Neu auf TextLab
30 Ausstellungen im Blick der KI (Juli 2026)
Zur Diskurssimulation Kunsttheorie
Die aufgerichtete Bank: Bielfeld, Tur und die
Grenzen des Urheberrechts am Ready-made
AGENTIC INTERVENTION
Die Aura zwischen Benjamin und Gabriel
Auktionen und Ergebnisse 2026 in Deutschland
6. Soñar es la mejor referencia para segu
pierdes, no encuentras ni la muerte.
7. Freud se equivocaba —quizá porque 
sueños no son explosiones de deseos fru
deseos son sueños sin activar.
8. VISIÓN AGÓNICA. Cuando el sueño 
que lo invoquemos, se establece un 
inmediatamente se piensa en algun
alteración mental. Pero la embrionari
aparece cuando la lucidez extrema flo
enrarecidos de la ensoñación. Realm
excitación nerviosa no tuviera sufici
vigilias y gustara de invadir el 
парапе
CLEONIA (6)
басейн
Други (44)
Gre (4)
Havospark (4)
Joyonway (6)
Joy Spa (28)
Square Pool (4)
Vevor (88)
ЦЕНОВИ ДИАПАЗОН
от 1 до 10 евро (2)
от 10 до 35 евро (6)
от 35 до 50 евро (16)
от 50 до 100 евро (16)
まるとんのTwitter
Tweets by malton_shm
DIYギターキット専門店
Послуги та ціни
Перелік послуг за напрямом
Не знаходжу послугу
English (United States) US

_ _ _

Exercise requirements -
Rewrite all of the data above as a JSON array of strings, with one string for each line and no entries for blank lines.

Response to this exercise -
[
  "Neu auf TextLab",
  "30 Ausstellungen im Blick der KI (Juli 2026)",
  "Zur Diskurssimulation Kunsttheorie",
  "Die aufgerichtete Bank: Bielfeld, Tur und die",
  "Grenzen des Urheberrechts am Ready-made",
  "AGENTIC INTERVENTION",
  "Die Aura zwischen Benjamin und Gabriel",
  "Auktionen und Ergebnisse 2026 in Deutschland",
  "6. Soñar es la mejor referencia para segu",
  "pierdes, no encuentras ni la muerte.",
  "7. Freud se equivocaba —quizá porque ",
  "sueños no son explosiones de deseos fru",
  "deseos son sueños sin activar.",
  "8. VISIÓN AGÓNICA. Cuando el sueño ",
  "que lo invoquemos, se establece un ",
  "inmediatamente se piensa en algun",
  "alteración mental. Pero la embrionari",
  "aparece cuando la lucidez extrema flo",
  "enrarecidos de la ensoñación. Realm",
  "excitación nerviosa no tuviera sufici",
  "vigilias y gustara de invadir el ",
  "парапе",
  "CLEONIA (6)",
  "басейн",
  "Други (44)",
  "Gre (4)",
  "Havospark (4)",
  "Joyonway (6)",
  "Joy Spa (28)",
  "Square Pool (4)",
  "Vevor (88)",
  "ЦЕНОВИ ДИАПАЗОН",
  "от 1 до 10 евро (2)",
  "от 10 до 35 евро (6)",
  "от 35 до 50 евро (16)",
  "от 50 до 100 евро (16)",
  "まるとんのTwitter",
  "Tweets by malton_shm",
  "DIYギターキット専門店",
  "Послуги та ціни",
  "Перелік послуг за напрямом",
  "Не знаходжу послугу",
  "English (United States) US"
]